Avant d'observer ce qui ressort de ces données, rappelons que les flux du premier tour (ceux qui estimaient la dynamique des votes par rapport aux politiques de 2013 ou par rapport aux politiques municipales de 2012) avaient indiqué que les pertes subies par les M5 - là où elles n'ont pas abouti à l'abstention - ont généralement été davantage interceptées par le centre-droit que par le centre-gauche.
Et dans les bulletins de vote ? Comme on le voit sur le graphique, l'abstention est le principal réservoir où finit l'électeur M5S. Dans 7 des 12 villes analysées (par ordre de taille : Parme, Catanzaro, Côme, Piacenza, Gênes, Alessandria, Vérone), plus de la moitié des électeurs choisissent cette destination. Dans d'autres villes (Lecce ou Pistoia) c'est une part proche de la moitié qui choisit l'option "non-vote".
Entre les deux camps du centre-droit et du centre-gauche – dans la plupart des cas – c'est le premier qui attire le plus l'électeur cinq étoiles. Dans certains cas, cela se produit avec des écarts considérables (c'est le cas notamment deL'Aquila, où près des trois quarts des électeurs de la Cinqestelle se dirigent vers le candidat de centre droit), d'autres fois avec des déchets plus contenus.
Les exceptions sont trois. La plus évidente est représentée par Lecce, où la moitié des "grillini" affluent vers le candidat de centre-gauche apportant une contribution significative à sa victoire de retour. POUR La Spezia, la prévalence du centre-gauche est moindre et encore moins est celle enregistrée Catanzaro.
Ce qui ressort ce n'est donc pas une photo unique. Des enquêtes plus approfondies sur les contextes locaux individuels sont nécessaires pour formuler des hypothèses plus précises concernant les raisons qui ont conduit les candidats individuels de l'un ou l'autre camp à attirer ou à rejeter les électeurs cinq étoiles.
Toutefois, il ressort avec une certaine clarté que le centre-droit est généralement plus attractif pour les électeurs du M5S « orphelins » de leur candidat.

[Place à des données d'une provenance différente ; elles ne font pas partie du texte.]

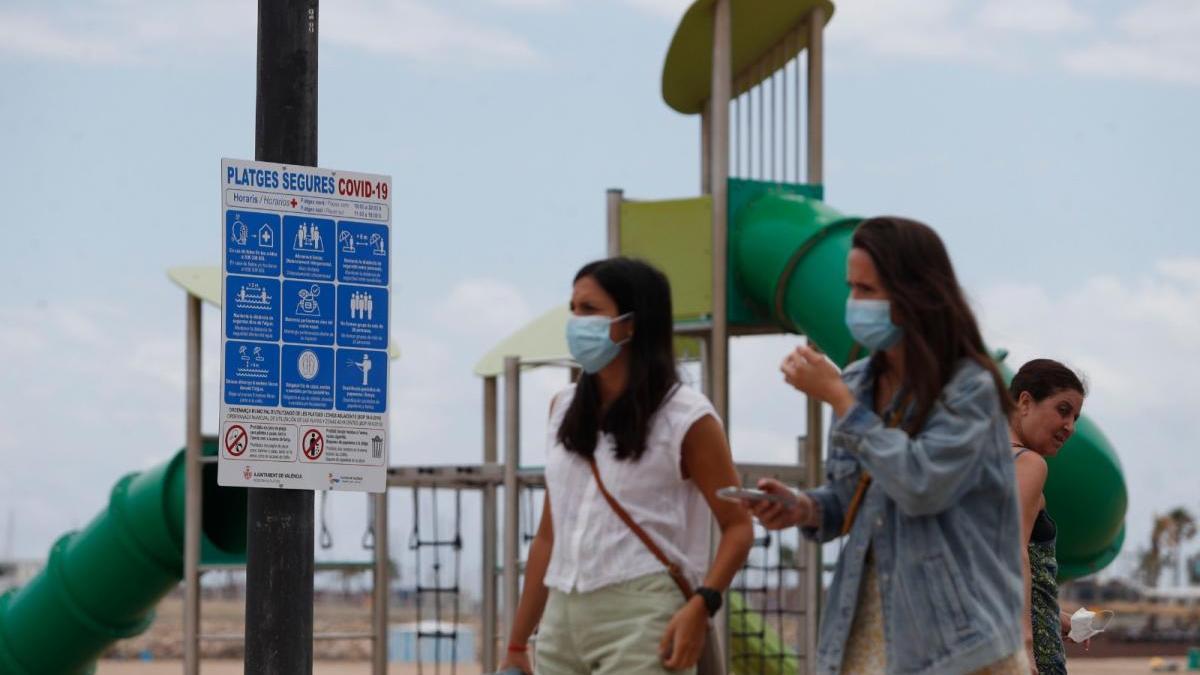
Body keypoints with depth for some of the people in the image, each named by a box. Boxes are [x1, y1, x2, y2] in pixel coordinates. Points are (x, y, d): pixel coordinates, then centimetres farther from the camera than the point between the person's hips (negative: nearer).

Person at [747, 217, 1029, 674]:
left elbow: (921, 486, -23)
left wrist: (839, 399, -16)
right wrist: (805, 509, -5)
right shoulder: (859, 384, 8)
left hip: (952, 632, -6)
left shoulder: (969, 388, -10)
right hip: (866, 632, 6)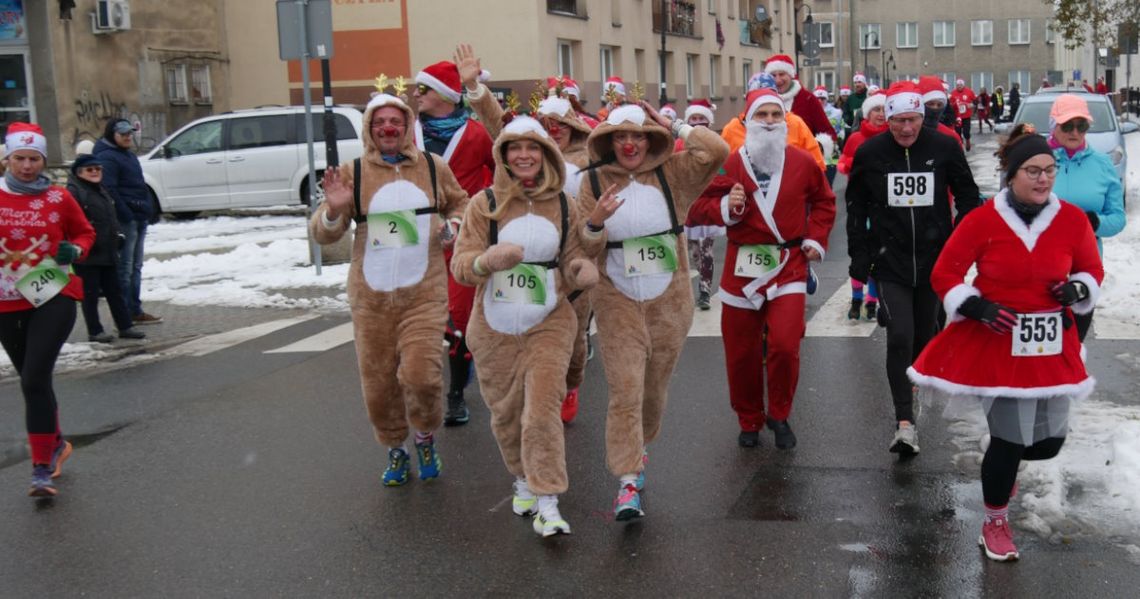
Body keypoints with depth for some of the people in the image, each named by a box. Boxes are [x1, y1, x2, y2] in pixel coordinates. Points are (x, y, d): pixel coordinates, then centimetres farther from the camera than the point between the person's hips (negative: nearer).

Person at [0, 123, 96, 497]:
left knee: (34, 380, -13)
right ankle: (55, 444, 39)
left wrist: (75, 250, -8)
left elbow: (85, 232, 12)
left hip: (54, 299, -3)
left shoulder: (58, 198, -3)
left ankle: (43, 467, -6)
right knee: (33, 381, 16)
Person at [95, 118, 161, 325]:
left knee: (136, 266, 13)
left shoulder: (129, 155, 20)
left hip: (139, 217, 10)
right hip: (125, 220, -10)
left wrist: (150, 210, 16)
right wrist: (126, 214, -23)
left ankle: (135, 310, 20)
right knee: (125, 267, -6)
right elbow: (109, 190, -19)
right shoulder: (107, 157, -10)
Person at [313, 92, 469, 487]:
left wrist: (452, 226, -2)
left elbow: (461, 205, 20)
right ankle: (395, 449, 30)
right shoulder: (352, 173, 1)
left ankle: (425, 438, 17)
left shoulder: (433, 167, 4)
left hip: (424, 293, -1)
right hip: (370, 296, 1)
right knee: (378, 382, 7)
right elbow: (322, 234, 0)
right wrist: (334, 210, -22)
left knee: (421, 373, -13)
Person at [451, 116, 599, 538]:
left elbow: (571, 262, 10)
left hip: (549, 325, 0)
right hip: (495, 329, 0)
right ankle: (523, 480, 36)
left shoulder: (563, 206, 3)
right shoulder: (484, 204, -4)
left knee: (542, 410, -11)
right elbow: (460, 265, -9)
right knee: (505, 412, 11)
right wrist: (487, 260, -31)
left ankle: (547, 505, -5)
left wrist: (583, 271, -15)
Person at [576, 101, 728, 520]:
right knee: (625, 389, -12)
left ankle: (636, 450, 41)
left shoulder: (672, 174, -1)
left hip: (669, 300, 2)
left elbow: (717, 151, -17)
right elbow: (584, 248, -4)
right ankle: (629, 481, -9)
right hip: (617, 303, -1)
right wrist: (596, 222, -23)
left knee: (655, 387, 15)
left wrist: (674, 126, -10)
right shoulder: (594, 182, -2)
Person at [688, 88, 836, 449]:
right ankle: (749, 422, 29)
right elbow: (697, 206, 0)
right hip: (742, 267, 0)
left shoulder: (801, 162, 2)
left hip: (789, 267, 0)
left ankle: (779, 416, 12)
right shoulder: (731, 164, -4)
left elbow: (823, 201, 18)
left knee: (785, 345, -14)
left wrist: (816, 239, 7)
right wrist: (726, 207, -17)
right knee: (741, 353, 7)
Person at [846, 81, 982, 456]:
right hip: (890, 263, -1)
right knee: (899, 337, -13)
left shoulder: (944, 148, -3)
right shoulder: (869, 153, -3)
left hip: (934, 260, 2)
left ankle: (910, 382, 42)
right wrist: (860, 257, 4)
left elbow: (968, 198, 8)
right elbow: (856, 208, 7)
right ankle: (905, 421, -9)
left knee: (924, 336, 14)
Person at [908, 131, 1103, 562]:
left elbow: (1093, 270, 12)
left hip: (1053, 344, 4)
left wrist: (1078, 290, -9)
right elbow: (944, 275, -4)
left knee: (1049, 441, 8)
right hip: (998, 341, -4)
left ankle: (1000, 453, 45)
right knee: (1010, 437, -3)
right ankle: (995, 523, 20)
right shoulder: (982, 220, -11)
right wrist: (977, 307, -17)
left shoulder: (1073, 220, -3)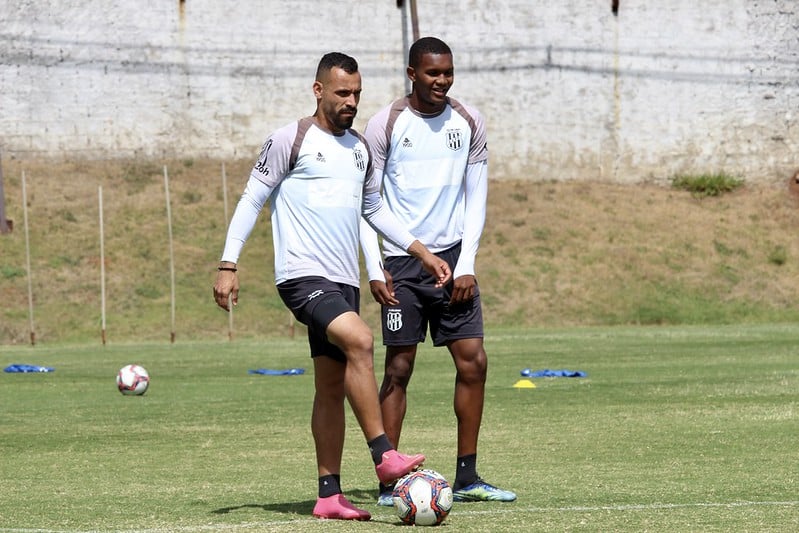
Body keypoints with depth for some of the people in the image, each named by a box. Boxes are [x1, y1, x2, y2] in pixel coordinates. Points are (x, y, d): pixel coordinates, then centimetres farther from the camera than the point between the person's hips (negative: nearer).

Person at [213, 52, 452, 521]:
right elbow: (252, 200, -2)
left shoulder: (360, 148, 16)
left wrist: (422, 252, 21)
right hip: (302, 276, -7)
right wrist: (228, 265, -8)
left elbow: (374, 209, 28)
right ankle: (384, 455, -27)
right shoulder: (292, 140, -4)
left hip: (344, 281, 7)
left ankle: (330, 495, 8)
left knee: (332, 387, 6)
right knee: (360, 340, -28)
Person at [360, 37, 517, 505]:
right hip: (402, 260, -3)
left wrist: (466, 265, -3)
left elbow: (476, 198, 6)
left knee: (474, 361, -2)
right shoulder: (385, 125, -5)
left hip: (453, 256, 3)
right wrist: (374, 269, -10)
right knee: (399, 368, -4)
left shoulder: (470, 123, 4)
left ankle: (467, 477, 6)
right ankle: (390, 481, 0)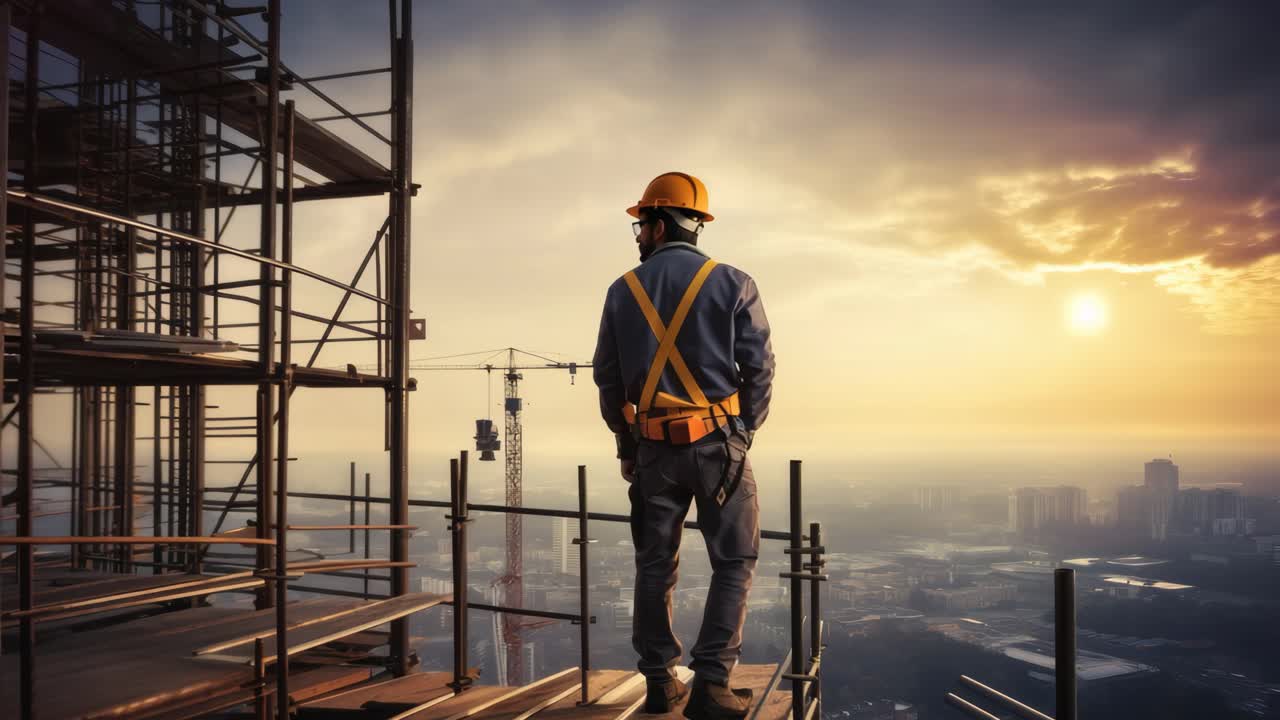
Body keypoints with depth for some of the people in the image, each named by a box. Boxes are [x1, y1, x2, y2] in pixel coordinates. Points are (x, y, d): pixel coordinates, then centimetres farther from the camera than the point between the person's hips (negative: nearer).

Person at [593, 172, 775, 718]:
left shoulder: (622, 291, 5)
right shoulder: (732, 285, -2)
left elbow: (607, 377, 8)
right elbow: (758, 368, -4)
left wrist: (626, 444, 17)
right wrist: (744, 434, 8)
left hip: (653, 447, 3)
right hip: (719, 441, -3)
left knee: (655, 564, 13)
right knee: (734, 562, 5)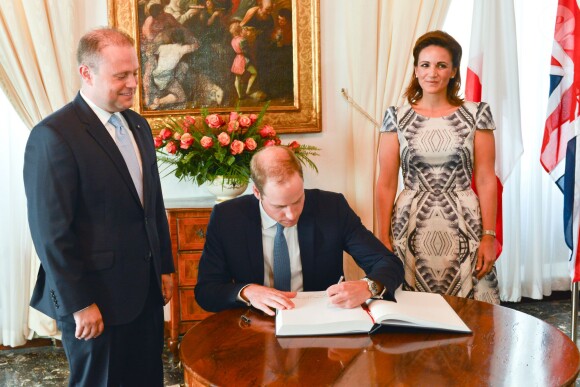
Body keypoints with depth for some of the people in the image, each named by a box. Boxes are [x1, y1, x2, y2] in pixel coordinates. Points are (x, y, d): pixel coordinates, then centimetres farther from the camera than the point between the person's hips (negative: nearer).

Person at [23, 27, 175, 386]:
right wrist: (78, 304, -15)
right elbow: (51, 232, -17)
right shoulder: (53, 135, -15)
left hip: (146, 290, 7)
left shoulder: (138, 126, 9)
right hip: (97, 299, -7)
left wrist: (165, 267, 14)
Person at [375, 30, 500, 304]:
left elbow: (486, 180, 1)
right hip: (411, 229, 0)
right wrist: (383, 239, -1)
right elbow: (386, 184, 2)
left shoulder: (476, 114, 3)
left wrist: (489, 236, -3)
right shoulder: (396, 118, 3)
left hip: (464, 229, 0)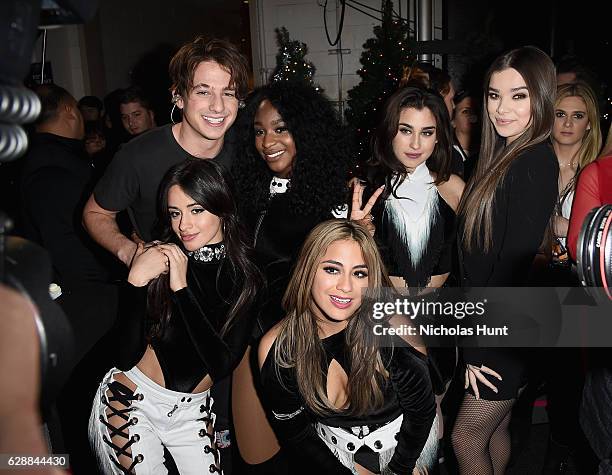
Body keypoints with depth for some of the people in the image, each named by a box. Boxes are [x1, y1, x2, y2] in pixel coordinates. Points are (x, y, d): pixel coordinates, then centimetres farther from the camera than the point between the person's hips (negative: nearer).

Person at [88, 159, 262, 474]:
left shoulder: (247, 279, -9)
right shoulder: (161, 261, -11)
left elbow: (224, 364, -19)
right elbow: (126, 357, -15)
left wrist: (181, 288, -23)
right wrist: (136, 282, -28)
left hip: (192, 412, 2)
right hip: (132, 401, -1)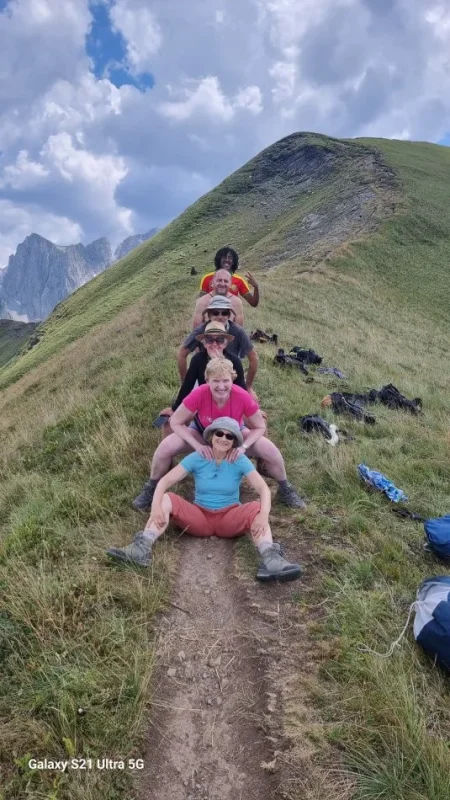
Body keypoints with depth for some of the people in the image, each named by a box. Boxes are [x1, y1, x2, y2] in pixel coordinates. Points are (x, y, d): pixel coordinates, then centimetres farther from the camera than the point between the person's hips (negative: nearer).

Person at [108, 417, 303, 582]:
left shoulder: (240, 460, -7)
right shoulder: (197, 458, -5)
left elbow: (263, 488, -17)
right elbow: (165, 481, -12)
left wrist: (264, 515, -37)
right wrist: (156, 506, -32)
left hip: (230, 519, -1)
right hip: (199, 517, 1)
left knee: (257, 508, -30)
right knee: (166, 499, -21)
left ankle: (270, 561, -52)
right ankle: (141, 549, -41)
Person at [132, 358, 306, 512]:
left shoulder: (243, 397, -35)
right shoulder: (199, 394, -36)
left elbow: (260, 427, -18)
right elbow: (176, 422, -24)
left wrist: (243, 446, -34)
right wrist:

En calculant la moyenne arithmétique des 11 villes où le centre-gauche est présent (il n'y en a pas à Vérone) 18,3% des électeurs de la Cinqestelle optent pour cet alignement lors du scrutin.
La moyenne arithmétique des 11 villes où le centre-droit est présent (il n'y en a pas à Parme) nous dit plutôt que ce sont 32,1% qui choisissent ce port. Sachant que même au premier tour les flux sortant des M5 avaient plus récompensé le centre-droit que le centre-gauche, on peut donc dire que cela semble se confirmer l'hypothèse d'une consolidation, dans l'électorat de la Cinquestelle, des motivations "politiques" du vote menées par l'opposition au centre-gauche et son actuel leader Matteo Renzi.